The general consensus amongst the angry was that I had single-handedly handed all LA's across the country, a weapon of expectation they could now use against all other home educators. I was point-blank told, I should not have cooperated. Some people contacted me privately to say they really appreciated my post and it had helped them feel more positive and less afraid of what to expect, but they felt they couldn't say so on social media in case they faced the same backlash I had. For me, it's a real shame that some members of a community that stands to fight for the freedom of parents to make their own decisions, actually felt they had the right to tell me what to do. Their comments made some people new to the community, leave the groups entirely and some even felt that home education might not be for them if the war with the LA was going to be as bad as many claimed.

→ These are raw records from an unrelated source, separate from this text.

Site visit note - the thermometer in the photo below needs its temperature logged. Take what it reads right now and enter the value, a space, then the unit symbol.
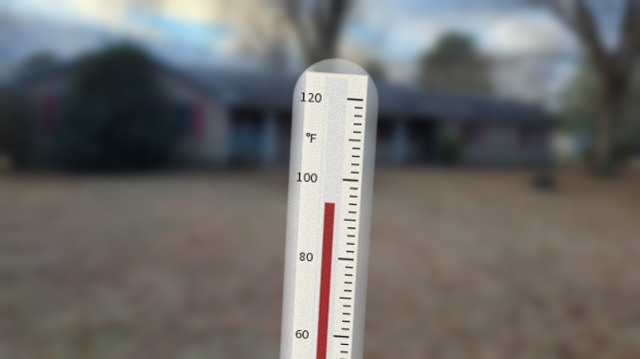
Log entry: 94 °F
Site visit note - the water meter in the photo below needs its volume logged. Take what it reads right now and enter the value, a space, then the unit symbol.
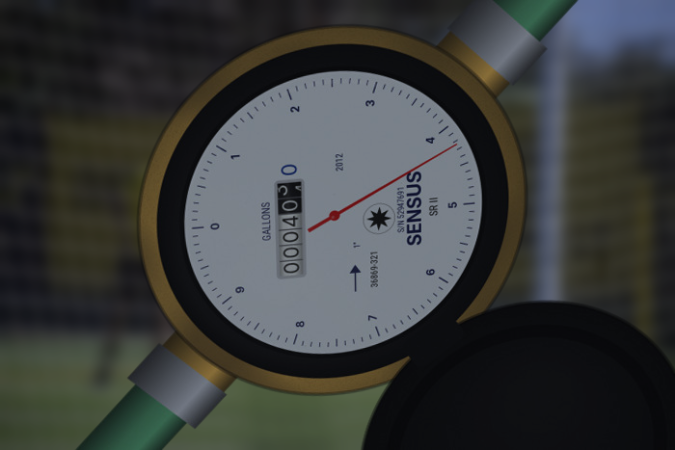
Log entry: 4034.2 gal
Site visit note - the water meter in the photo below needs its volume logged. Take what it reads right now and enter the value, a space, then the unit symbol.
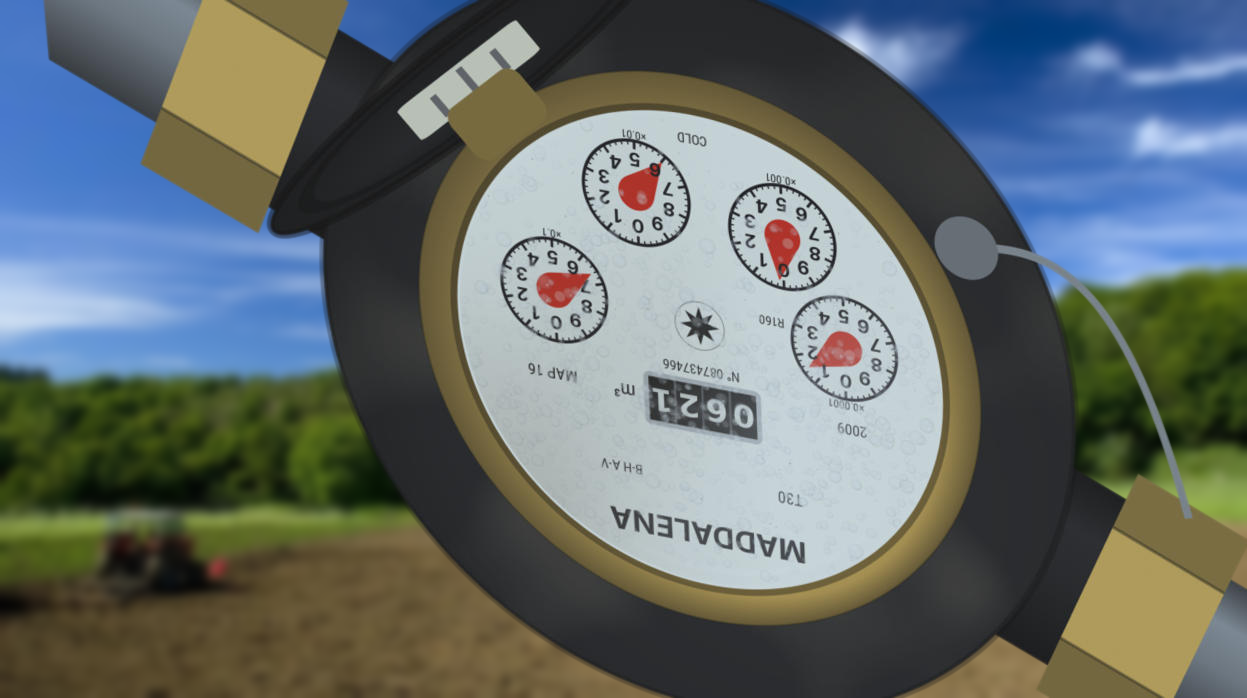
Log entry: 621.6601 m³
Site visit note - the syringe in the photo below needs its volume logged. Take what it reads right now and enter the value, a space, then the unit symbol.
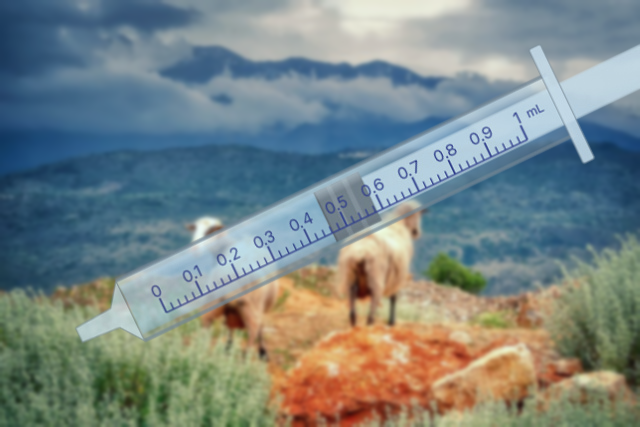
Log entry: 0.46 mL
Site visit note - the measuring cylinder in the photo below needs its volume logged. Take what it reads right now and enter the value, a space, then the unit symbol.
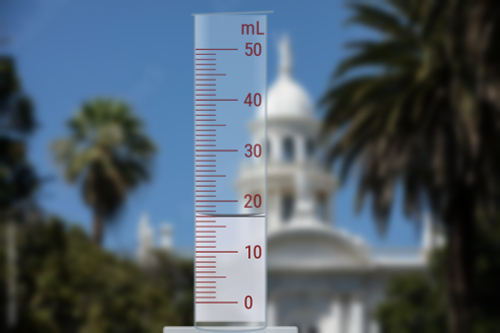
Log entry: 17 mL
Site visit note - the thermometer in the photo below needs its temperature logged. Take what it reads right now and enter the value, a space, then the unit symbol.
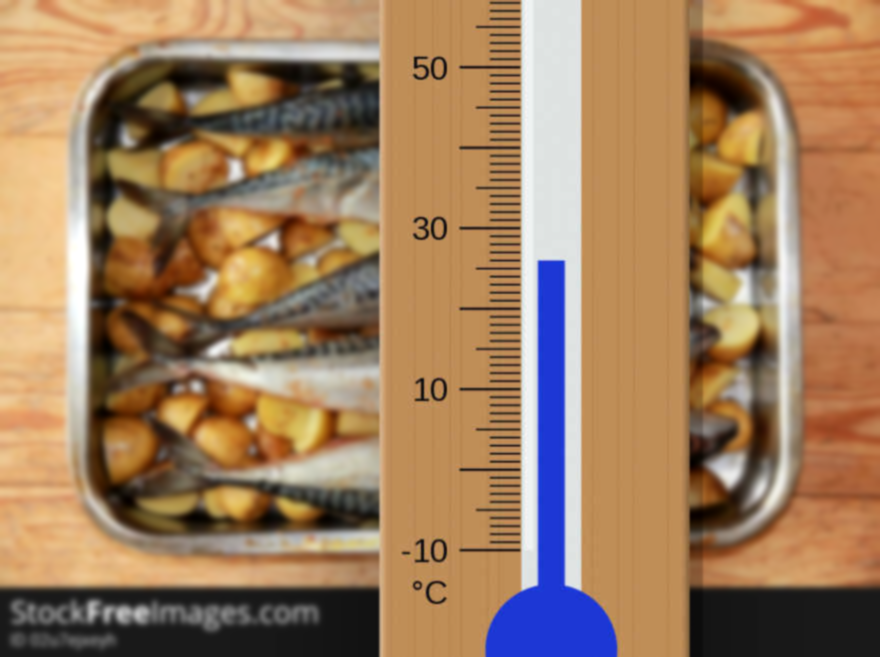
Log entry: 26 °C
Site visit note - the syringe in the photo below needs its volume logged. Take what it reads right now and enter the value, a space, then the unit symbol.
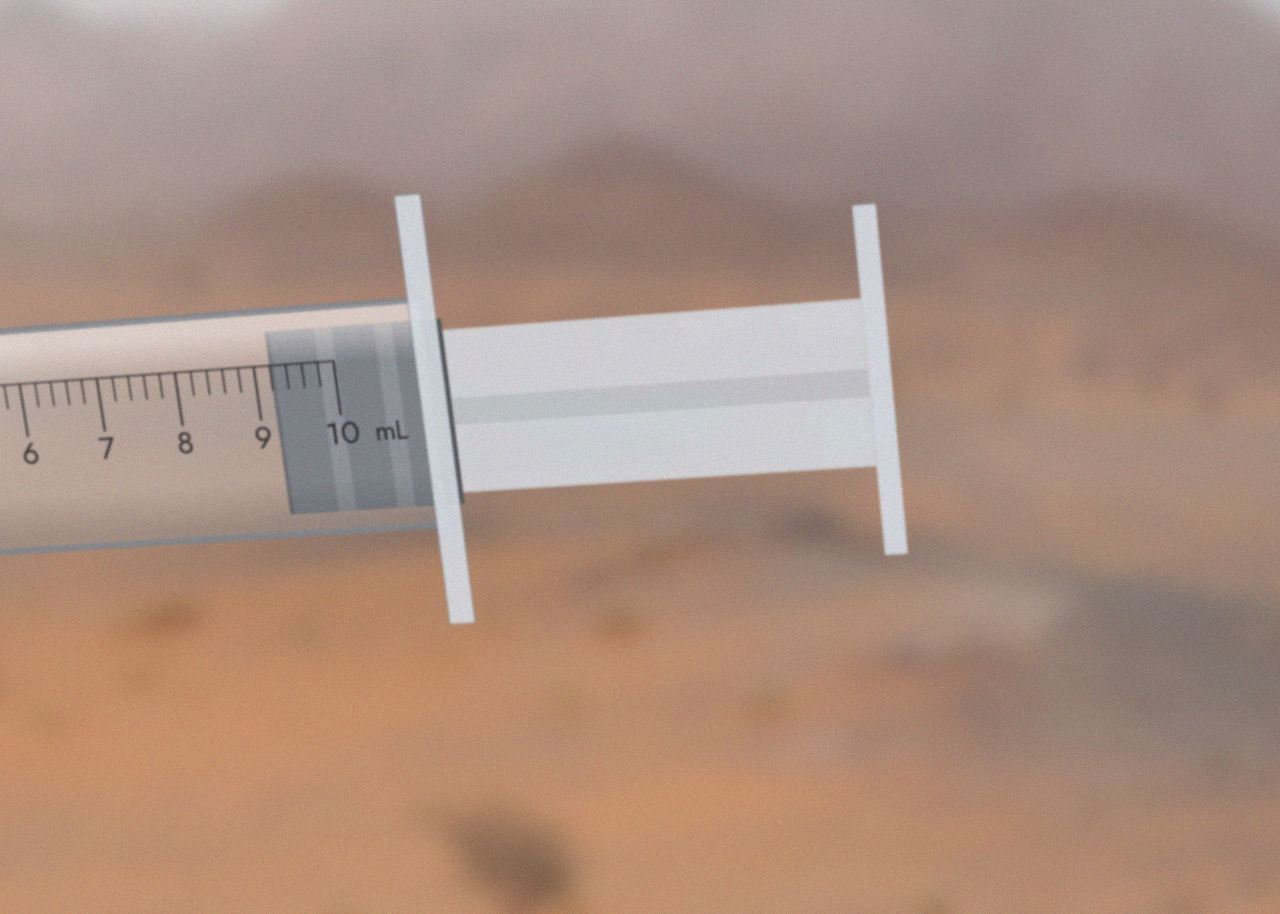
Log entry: 9.2 mL
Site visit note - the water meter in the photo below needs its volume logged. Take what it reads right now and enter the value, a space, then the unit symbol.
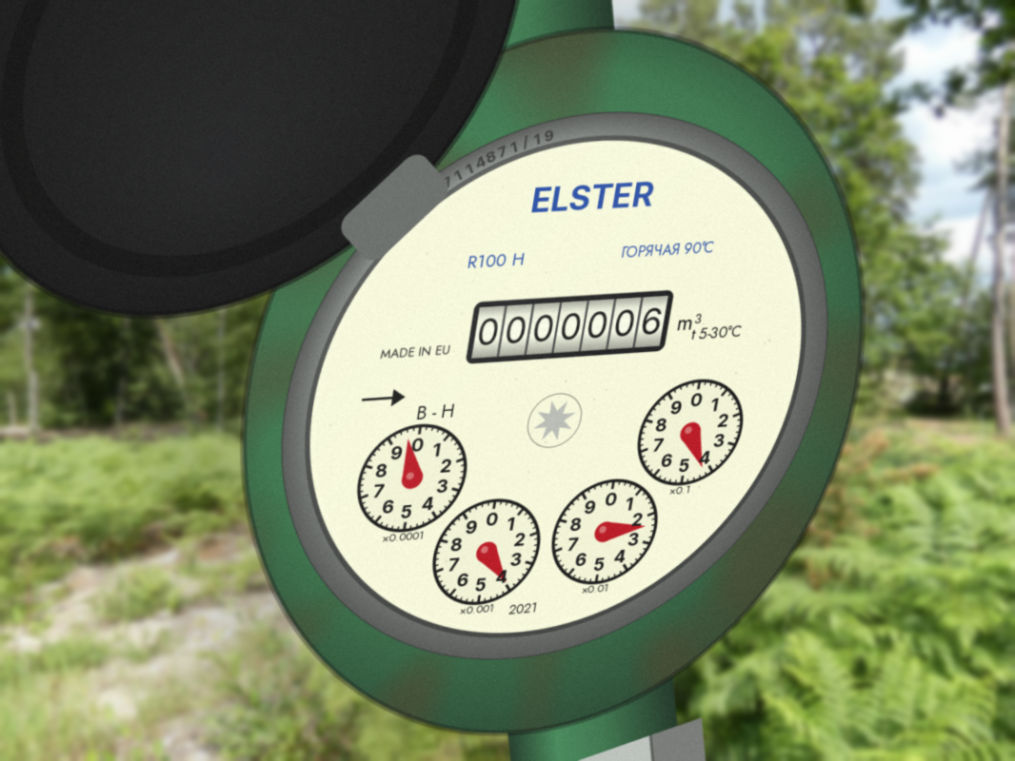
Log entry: 6.4239 m³
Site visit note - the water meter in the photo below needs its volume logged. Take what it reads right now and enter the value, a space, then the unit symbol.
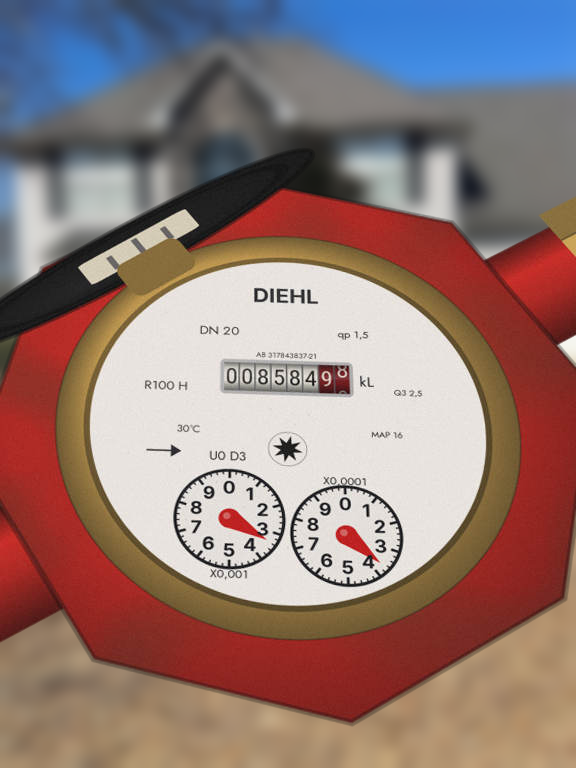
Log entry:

I fully understand that there are Local Authorities trying to push their own agenda, operating outside of the law and that there is a real fear, that if they get their way, it could set a precedence for all other LA's. But is the answer really not to cooperate with any of them? If I'm completely and utterly honest, I can tell that the reason some home educators are so reluctant to cooperate, is because they are not home educating at all, and the fear lies in having to ask themselves if they are doing enough. I'm not saying that's true of the majority, just a select few. I don't expect everyone to have lesson plans and timetables like I do, far from it. I love the freedom I see many parents choosing for their plan, unschooling, and wild schooling and I try to blend some of that into my own approach.


At the end of the day, there must be a balance. It's a good thing LA's are there to check up on home educators, to make sure children who could be living in abusive situations, do not slip through the net. We are all guilty of accusing authorities of not doing enough when we've heard horror stories about abused children in the past. Making sure there are authorities who have children on their radar, and the ability to cross them off a list, if they think they are ok, means fewer children are likely to come to harm, or more importantly, it makes it easier to spot the ones that need to be spotted. This won't happen all the time, of course, mistakes will still be made. But imagine what would happen if we all had the ability to slip off into the crevices of our homes, hide our children away and never have to explain to a single doctor, dentist, or LA about their well-being? The number slipping through the net would become far more.


When it comes to your decision about whether or not to cooperate with your LA, ask yourself why you wouldn't. What's holding you back? Don't listen to someone else's horror story, do what's right for you. The law is on your side but sometimes it's best to only lean on those rights after there's a reason to need them. Sometimes giving a little, will get you a long way.